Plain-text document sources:

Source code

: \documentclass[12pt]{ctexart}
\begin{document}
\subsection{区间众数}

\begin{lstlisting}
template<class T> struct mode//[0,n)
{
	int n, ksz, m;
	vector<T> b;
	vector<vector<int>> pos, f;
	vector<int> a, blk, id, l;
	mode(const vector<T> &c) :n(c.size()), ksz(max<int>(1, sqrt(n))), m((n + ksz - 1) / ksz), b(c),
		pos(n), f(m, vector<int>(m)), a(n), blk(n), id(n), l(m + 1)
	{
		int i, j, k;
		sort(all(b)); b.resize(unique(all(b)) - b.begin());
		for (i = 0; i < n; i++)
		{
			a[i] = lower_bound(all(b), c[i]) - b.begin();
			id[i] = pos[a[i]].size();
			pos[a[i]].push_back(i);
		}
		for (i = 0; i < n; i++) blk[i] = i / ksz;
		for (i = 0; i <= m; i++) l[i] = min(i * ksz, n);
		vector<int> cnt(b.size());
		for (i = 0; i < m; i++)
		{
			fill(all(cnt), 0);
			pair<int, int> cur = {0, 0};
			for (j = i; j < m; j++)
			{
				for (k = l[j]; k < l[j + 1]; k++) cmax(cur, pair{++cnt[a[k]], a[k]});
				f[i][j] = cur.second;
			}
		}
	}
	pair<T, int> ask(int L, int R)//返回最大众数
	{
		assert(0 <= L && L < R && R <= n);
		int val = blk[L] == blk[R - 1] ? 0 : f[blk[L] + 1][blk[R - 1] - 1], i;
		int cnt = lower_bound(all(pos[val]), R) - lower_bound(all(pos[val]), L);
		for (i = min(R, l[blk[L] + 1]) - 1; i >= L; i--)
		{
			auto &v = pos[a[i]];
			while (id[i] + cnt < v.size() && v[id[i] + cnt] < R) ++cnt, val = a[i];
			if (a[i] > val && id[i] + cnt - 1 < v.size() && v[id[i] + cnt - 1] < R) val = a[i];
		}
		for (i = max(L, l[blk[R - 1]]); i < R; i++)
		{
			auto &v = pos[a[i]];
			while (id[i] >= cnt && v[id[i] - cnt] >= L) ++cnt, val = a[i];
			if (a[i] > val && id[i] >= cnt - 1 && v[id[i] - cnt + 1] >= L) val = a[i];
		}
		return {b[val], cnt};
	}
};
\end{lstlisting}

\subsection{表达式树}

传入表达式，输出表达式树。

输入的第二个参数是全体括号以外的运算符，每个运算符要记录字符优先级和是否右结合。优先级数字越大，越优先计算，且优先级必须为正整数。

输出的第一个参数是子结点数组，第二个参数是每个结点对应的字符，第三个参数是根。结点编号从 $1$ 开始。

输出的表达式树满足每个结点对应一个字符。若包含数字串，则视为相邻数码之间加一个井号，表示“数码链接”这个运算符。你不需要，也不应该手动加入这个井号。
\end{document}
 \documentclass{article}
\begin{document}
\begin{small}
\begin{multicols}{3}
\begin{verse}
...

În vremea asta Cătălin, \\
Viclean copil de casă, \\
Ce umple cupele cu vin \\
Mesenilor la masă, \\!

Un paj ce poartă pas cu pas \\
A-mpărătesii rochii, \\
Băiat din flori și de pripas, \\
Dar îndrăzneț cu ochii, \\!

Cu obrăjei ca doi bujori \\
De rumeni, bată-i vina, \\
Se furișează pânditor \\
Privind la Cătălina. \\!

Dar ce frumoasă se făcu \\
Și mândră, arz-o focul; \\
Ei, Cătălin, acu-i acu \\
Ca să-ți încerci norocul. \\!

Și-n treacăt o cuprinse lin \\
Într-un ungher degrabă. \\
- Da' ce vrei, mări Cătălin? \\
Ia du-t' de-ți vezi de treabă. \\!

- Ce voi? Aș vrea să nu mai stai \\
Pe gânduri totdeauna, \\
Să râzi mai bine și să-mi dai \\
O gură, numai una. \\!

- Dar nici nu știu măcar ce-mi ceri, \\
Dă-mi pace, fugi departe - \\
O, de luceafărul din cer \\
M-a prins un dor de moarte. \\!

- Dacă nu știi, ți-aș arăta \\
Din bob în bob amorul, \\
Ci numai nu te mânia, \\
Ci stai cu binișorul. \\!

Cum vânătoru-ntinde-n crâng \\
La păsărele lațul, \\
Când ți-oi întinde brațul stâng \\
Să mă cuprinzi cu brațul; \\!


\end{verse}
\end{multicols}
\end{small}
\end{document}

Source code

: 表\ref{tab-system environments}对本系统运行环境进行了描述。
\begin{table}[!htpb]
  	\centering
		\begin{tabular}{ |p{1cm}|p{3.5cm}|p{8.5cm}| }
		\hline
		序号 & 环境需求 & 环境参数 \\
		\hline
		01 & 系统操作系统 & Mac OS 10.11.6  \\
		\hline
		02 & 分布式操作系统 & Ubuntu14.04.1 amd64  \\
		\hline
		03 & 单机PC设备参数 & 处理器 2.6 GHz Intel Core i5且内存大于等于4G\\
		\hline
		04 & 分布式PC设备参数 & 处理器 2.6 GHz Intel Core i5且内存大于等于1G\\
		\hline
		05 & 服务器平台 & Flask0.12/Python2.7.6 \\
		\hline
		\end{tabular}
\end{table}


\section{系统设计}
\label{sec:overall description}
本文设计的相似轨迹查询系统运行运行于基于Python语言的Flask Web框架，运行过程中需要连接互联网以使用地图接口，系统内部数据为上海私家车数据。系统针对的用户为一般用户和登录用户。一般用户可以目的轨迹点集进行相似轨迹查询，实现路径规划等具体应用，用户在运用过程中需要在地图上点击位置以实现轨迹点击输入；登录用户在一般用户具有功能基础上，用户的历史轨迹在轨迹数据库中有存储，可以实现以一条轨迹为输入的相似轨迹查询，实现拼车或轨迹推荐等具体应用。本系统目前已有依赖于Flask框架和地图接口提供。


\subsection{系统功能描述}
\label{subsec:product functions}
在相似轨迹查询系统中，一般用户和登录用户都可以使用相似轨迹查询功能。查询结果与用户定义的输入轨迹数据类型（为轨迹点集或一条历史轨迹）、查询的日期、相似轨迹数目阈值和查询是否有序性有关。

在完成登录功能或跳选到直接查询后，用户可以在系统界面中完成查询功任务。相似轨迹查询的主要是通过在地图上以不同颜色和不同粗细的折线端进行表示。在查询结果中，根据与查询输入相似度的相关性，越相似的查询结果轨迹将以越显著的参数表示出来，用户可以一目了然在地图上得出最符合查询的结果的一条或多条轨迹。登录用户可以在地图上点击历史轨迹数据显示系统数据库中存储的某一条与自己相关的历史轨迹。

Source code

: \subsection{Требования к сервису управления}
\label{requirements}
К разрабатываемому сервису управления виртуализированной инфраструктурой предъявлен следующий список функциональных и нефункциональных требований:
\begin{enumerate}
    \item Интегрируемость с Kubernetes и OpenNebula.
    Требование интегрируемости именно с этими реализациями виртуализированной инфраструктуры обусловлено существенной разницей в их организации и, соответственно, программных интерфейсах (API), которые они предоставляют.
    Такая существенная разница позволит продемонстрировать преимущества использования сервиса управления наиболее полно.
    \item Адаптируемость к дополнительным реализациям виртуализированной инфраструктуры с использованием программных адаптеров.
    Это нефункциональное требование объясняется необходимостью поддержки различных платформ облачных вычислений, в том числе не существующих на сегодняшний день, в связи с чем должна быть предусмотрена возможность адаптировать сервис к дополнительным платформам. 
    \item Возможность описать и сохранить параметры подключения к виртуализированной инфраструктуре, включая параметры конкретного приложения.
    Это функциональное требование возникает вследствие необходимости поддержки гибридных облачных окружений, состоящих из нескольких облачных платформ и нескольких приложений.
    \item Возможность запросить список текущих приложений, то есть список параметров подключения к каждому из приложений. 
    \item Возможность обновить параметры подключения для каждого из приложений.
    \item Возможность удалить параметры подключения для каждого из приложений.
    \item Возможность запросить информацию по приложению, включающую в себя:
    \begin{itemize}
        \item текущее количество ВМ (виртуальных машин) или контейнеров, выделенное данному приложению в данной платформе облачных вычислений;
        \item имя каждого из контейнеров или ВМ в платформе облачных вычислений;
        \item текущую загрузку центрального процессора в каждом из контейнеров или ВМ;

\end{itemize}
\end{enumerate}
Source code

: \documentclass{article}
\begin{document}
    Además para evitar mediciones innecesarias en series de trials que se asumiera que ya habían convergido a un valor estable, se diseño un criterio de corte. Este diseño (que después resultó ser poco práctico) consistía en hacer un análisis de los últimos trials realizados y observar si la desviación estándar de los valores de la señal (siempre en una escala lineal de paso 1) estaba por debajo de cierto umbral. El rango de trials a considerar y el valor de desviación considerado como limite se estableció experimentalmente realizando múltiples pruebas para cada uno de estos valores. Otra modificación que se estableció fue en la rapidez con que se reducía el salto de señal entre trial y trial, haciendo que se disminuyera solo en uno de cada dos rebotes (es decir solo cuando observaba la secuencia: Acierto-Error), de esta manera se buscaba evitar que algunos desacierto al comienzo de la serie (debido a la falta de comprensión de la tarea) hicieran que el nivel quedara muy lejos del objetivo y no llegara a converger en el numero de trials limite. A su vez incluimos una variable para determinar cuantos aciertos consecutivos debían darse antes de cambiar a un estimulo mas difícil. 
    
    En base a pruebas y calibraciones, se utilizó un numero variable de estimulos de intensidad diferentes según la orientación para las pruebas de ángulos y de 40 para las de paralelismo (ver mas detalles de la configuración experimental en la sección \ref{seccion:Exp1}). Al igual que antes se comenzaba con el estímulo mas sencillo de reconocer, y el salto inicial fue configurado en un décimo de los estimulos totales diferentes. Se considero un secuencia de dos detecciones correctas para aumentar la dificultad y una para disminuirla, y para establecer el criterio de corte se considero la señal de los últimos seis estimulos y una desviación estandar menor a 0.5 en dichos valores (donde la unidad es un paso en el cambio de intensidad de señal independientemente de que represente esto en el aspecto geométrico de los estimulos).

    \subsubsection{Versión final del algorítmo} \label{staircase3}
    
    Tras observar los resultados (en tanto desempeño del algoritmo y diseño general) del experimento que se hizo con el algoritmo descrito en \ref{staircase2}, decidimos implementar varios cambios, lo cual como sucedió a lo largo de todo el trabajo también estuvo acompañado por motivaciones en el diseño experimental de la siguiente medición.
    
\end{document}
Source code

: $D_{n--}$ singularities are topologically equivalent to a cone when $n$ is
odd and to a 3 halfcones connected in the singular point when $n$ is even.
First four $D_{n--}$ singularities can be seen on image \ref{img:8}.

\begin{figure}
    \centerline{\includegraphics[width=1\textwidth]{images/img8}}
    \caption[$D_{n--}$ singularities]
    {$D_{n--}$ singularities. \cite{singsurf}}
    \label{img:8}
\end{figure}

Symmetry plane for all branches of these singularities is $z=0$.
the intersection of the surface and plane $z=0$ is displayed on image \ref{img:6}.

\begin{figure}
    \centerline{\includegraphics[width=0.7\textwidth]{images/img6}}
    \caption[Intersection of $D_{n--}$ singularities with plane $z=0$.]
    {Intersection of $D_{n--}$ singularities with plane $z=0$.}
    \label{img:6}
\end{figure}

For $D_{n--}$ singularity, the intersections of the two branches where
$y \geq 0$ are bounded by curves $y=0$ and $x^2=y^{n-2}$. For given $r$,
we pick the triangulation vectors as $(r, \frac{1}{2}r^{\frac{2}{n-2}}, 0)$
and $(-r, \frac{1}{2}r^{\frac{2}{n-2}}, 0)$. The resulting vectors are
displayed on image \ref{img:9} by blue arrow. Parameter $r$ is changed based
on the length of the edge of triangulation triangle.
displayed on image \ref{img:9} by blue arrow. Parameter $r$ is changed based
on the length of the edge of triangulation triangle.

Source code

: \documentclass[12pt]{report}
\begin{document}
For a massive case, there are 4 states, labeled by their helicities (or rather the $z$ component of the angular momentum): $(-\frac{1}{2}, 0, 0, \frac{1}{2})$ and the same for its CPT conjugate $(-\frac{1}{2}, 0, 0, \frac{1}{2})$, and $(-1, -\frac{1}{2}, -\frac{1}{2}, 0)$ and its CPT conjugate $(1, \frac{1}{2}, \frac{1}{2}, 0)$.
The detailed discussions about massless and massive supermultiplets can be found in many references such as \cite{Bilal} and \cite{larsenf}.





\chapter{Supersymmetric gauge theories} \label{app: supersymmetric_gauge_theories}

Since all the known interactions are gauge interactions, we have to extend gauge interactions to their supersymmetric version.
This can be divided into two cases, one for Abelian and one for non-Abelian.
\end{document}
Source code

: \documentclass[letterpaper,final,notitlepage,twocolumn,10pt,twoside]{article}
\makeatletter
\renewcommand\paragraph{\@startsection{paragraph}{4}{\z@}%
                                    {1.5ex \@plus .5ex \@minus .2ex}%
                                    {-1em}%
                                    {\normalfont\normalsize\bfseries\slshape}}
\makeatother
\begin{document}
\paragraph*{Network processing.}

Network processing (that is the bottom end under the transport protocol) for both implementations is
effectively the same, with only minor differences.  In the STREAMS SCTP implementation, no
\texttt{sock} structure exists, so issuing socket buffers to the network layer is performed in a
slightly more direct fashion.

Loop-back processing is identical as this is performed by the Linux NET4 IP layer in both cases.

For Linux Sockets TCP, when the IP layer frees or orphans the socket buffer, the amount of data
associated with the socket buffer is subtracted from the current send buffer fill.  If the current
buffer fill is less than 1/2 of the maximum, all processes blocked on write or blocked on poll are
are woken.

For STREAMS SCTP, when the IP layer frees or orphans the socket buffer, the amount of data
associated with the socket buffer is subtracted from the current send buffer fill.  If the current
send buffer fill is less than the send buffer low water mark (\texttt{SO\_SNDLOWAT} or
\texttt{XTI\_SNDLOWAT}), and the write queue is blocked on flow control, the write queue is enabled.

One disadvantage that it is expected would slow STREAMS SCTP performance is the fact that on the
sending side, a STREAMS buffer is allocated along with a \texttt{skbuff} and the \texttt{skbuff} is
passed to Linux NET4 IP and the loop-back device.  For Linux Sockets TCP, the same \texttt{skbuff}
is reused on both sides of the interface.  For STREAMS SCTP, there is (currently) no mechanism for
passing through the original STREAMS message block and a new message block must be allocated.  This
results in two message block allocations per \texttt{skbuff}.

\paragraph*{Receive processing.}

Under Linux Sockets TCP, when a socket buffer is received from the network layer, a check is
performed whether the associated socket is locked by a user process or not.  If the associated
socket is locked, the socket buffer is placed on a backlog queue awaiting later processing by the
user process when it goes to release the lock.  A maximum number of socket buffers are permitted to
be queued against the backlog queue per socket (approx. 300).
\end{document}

● **WHAT YOU HAVE TO DO**
From the records above, repeat exactly the lines from the one with "Și mândră, arz-o focul; \\" through the one with "Să râzi mai bine și să-mi dai \\", both included.

● **YOUR SOLUTION**
Și mândră, arz-o focul; \\
Ei, Cătălin, acu-i acu \\
Ca să-ți încerci norocul. \\!

Și-n treacăt o cuprinse lin \\
Într-un ungher degrabă. \\
- Da' ce vrei, mări Cătălin? \\
Ia du-t' de-ți vezi de treabă. \\!

- Ce voi? Aș vrea să nu mai stai \\
Pe gânduri totdeauna, \\
Să râzi mai bine și să-mi dai \\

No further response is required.